Absent was the twinkling constellation of camera flashes and mobile phone lights so familiar in night-time stadiums in the years before the pandemic.

Dancers perform during the opening ceremony © Andrei Isakovic/AFP/Getty

The ceremony began with a sombre tribute to the victims of Covid-19. Emperor Naruhito entered the stadium early, then watched as a team of tap dancing carpenters constructed the Olympic Rings, struggling to stir a stadium that was at one point so quiet that the voices of people in the streets outside were audible.

Then to the delight of video gamers across the world, a two-hour parade of national teams — most of them pared down to about a third of their normal size — took place to a soundtrack of some of the most famous Japanese games titles, including the music to Final Fantasy, Dragon Quest and Sonic the Hedgehog.

A performer at the opening ceremony
Performers represented the different disciplines © Marko Djurica/Reuters

In a break with tradition, the athletes of some of the larger teams quietly left the stadium shortly after parading through the central area.

Once the parade was complete, however, the ceremony changed gear.
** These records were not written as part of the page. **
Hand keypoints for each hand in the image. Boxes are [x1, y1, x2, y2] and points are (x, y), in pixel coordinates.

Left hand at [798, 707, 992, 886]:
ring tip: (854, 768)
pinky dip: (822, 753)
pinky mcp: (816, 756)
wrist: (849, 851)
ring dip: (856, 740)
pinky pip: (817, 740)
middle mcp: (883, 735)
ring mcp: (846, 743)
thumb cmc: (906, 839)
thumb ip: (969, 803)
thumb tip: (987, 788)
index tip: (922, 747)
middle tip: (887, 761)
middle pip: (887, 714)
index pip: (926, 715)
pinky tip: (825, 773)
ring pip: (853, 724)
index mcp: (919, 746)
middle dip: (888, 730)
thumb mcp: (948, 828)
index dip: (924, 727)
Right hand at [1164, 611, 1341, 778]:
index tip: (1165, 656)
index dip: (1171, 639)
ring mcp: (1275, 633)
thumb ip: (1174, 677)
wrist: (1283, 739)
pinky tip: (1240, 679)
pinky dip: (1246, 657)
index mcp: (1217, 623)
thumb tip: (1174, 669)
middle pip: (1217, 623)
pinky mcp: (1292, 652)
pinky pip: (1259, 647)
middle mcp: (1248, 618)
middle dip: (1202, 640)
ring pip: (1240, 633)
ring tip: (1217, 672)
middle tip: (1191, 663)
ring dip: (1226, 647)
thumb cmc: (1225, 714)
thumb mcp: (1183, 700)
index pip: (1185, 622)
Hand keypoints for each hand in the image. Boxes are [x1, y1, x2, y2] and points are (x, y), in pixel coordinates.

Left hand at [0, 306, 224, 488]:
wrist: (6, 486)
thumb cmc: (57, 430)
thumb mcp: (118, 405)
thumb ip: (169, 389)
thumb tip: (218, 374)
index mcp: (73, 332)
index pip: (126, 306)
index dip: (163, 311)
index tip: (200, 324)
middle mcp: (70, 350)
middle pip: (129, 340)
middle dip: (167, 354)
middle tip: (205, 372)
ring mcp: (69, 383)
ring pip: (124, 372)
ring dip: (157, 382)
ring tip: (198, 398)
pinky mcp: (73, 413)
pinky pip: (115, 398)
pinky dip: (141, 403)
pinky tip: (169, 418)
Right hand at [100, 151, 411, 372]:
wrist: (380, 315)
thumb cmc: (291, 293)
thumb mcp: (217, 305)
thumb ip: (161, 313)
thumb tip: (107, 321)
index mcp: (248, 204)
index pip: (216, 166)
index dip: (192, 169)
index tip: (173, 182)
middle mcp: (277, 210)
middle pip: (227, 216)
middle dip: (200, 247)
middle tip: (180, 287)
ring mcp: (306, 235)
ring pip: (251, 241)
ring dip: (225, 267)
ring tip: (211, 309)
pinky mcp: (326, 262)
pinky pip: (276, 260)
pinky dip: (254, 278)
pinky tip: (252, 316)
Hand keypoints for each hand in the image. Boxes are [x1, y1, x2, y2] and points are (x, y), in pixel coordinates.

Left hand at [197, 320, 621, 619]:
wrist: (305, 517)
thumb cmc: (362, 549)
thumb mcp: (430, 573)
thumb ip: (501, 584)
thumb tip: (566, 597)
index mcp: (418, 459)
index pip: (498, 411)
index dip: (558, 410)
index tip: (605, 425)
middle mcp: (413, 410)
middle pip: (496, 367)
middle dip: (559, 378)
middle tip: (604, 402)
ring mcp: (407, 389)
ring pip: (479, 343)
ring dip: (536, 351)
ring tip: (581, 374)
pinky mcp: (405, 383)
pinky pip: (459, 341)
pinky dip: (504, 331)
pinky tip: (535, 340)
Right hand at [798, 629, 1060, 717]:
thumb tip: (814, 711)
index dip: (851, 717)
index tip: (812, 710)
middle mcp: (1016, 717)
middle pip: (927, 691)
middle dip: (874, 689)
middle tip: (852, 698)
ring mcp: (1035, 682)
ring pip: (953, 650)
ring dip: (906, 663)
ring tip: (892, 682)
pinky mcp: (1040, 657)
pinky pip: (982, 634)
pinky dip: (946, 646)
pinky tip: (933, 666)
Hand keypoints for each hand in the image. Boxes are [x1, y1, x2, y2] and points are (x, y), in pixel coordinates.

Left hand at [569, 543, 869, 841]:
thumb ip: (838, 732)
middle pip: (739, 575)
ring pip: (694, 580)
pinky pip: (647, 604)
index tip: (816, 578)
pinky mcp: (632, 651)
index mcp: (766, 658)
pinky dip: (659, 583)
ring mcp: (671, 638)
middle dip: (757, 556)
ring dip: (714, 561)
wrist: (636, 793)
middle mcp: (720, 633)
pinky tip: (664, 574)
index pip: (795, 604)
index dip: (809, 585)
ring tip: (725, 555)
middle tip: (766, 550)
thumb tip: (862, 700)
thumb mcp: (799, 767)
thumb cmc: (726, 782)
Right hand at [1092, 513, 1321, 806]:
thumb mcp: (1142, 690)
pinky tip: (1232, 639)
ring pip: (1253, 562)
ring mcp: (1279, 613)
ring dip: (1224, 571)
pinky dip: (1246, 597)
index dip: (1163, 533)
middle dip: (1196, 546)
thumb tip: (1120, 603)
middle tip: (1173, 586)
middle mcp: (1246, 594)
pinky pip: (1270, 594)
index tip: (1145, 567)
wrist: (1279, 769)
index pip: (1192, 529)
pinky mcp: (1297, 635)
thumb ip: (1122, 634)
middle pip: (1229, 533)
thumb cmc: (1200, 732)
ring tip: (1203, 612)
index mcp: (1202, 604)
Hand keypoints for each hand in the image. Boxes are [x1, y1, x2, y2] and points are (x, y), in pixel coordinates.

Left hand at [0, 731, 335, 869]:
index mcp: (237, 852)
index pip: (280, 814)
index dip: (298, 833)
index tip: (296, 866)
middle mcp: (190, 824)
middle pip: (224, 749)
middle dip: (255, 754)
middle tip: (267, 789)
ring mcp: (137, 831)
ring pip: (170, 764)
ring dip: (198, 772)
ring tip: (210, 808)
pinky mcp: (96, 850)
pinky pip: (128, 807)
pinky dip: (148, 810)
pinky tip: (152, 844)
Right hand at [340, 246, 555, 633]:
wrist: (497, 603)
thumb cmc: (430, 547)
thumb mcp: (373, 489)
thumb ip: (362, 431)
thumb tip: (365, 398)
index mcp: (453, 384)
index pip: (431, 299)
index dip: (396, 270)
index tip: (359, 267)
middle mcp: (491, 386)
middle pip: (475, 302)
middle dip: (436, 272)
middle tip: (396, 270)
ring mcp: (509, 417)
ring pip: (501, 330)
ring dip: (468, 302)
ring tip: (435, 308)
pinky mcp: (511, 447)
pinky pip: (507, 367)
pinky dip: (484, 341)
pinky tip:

A co-ordinated array of 1,824 drones formed a globe in the skies above the stadium, rotating around the Tokyo 2020 logo, and satisfying hopes that Japan would, at some point, showcase its formidable reputation for technology.

The mood then shifted into slapstick as a team of performers formed themselves in a dizzying six minutes into each of the 50 pictograms representing the different disciplines that will be contested in the coming days.

A performer at the opening ceremony
At times the stadium was so quiet that people in the streets outside could be heard © Marko Djurica/Reuters

The pictograms were followed by a display of traditional kabuki by popular star Ebizō Ichikawa XI, the heir to one of the greatest names in kabuki theatre and an acknowledged heart-throb to armies of fans.

Then the Olympic flame arrived, passing around the stadium until it arrived in the hands of Osaka, whose selection to light the cauldron follows a run-up to the Games that has seen Japan confront some of its own issues with diversity amid a string of other controversies.

Rising coronavirus cases led to an ongoing state of emergency in Tokyo, demands for cancellation from leading doctors and a belated decision to stage the Games behind closed doors.

The Olympic stadium
The opening ceremony lasted for four hours © Laurent Gillieron/EPA/Shutterstock

But now that the Games have begun, organisers hope the sporting action — ideally aided by some early gold medals for the host nation — will become the centre of attention.

“As the world faces difficulty, the power of sport and the meaning of the Olympics are being called into question,” Seiko Hashimoto, president of Tokyo 2020, said as she held back tears. “Now is the time to show that power that athletes and sport hold.”